◆ TASK ITEM: If a line in the entries below holds the string "right", copy it.

◆ PROVIDED RECORDS:
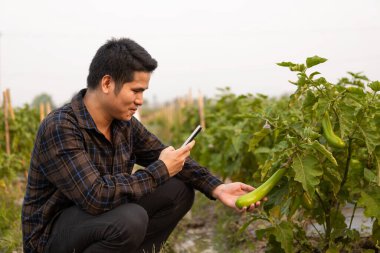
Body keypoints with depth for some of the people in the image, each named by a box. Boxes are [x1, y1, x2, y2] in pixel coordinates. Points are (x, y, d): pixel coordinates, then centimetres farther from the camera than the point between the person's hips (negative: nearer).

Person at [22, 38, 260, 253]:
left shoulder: (124, 123, -2)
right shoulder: (59, 128, -25)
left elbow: (165, 156, 8)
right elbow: (97, 197, -34)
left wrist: (217, 188, -6)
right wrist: (161, 170, -23)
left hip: (103, 217, 8)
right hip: (53, 233, -7)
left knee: (179, 190, -1)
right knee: (131, 218, -35)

◆ SOLUTION TO THE PROBLEM:
right shoulder: (59, 128, -25)
right elbow: (97, 197, -34)
right wrist: (161, 170, -23)
right hip: (53, 233, -7)
right knee: (131, 218, -35)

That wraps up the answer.